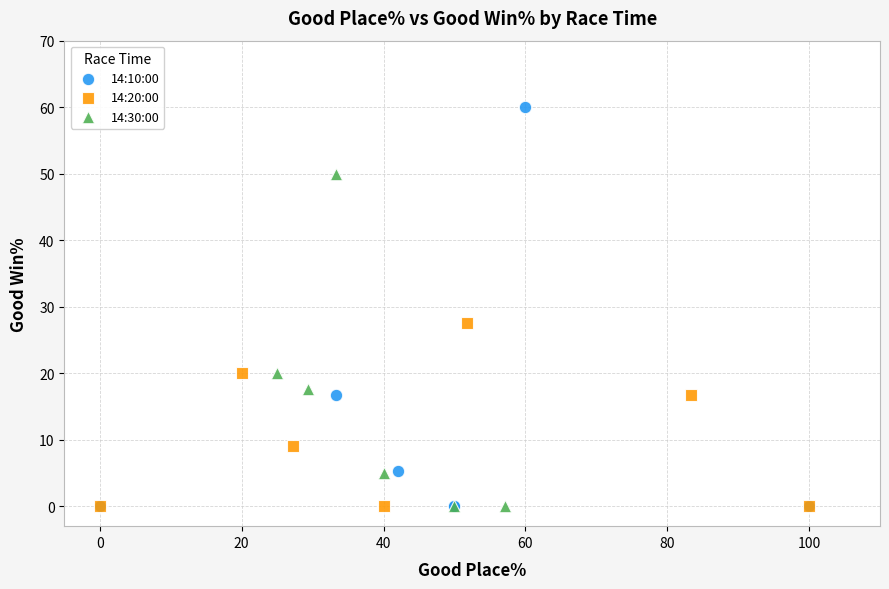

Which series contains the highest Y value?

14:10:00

...

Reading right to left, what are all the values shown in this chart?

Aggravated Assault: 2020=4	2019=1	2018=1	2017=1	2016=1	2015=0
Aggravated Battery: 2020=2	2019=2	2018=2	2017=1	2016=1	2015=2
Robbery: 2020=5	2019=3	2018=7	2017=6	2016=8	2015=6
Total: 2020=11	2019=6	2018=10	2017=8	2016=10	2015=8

__What is required__. Which lines above contain the word "Aggravated"? Select each of them and copy it in full.

__Reply__.
Aggravated Assault: 2020=4	2019=1	2018=1	2017=1	2016=1	2015=0
Aggravated Battery: 2020=2	2019=2	2018=2	2017=1	2016=1	2015=2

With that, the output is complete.